La “Figa Pop con Testa”, che per motivi di rapidità abbrevieremo in FPT, in origine una razza rara, sta invadendo sempre più il campo dell’ascolto internazionale con picchi di frequenza mai registrati prima. Il suo habitat naturale solitamente sono i piccoli club, nei quali fa pratica per un probabile fervido futuro nel mondo del pop più smaliziato, sia in veste di live-act che di dj (Dio solo sa quanto fa cool essere figa e dj al contempo). La FPT in quanto tale non si limita mai a cantare, non sia mai: se le tastiere sono tra gli strumenti prediletti, non vengono disdegnate chitarre e bassi, e se proprio vi va male ve la ritroverete con un timpano al lato del microfono a scandire il tempo.
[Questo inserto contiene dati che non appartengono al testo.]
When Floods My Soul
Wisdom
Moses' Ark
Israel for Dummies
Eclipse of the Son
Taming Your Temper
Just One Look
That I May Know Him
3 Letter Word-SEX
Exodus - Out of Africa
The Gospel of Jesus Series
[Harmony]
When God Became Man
Se cercate FPT sull’enciclopedia, troverete la foto di Florrie, al secolo 22enne di Bristol, cantante, batterista e modella. La ragazza, al secondo EP pubblicato in autoproduzione dopo il primo “Introduction” del 2010, si sta facendo notare non solo per la sua statuaria bellezza o per la sua musica, quanto per la caparbietà con cui si ostina a non firmare con una casa discografica, motivando la scelta con la volontà di crearsi uno stile personale prima che una major possa imporle determinate costrizioni. Robe da far accapponare la pelle se si pensa a quanta gente venderebbe la propria madre per un numero uno in classifica.
Nonostante la giovane età Florrie ha già dietro anni di gavetta: inclusa nel gruppo di produttori pop Xenomenia, ha suonato la batteria per, tra gli altri, Kylie Minogue e Pet Shop Boys, fino all’incontro con Fred Falke, con cui continua a collaborare per la produzione dei suoi lavori. Nel nuovo EP “Experiments” si trova, se confrontato col precedente lavoro, una sostanziale virata verso il suono sintetico d’ispirazione tardo 80s, un pop elettronico con molti fronzoli come nella malinconica “Experimenting with Rugs” o nella più evasiva “Speed of Light”. Il midtempo “What You Doing This For?” accosta le suddette sonorità ad archi, mentre il primo singolo estratto “Begging Me” si fa ascoltare con piacere nonostante una sostanziale semplicità compositiva, e se “She Always Gets What She Wants” può far arricciare il naso, tra trombette e un ritornello al limite del trash, Florrie viene perdonata all’ascolto di “I Took a Little Something”, trionfo di leziosi synth d’antan sfocianti in un dance-pop supercatchy. Una prova discreta per la bellezza inglese, che aspettiamo al varco del primo album e ““ chissà ““ al primo contratto discografico.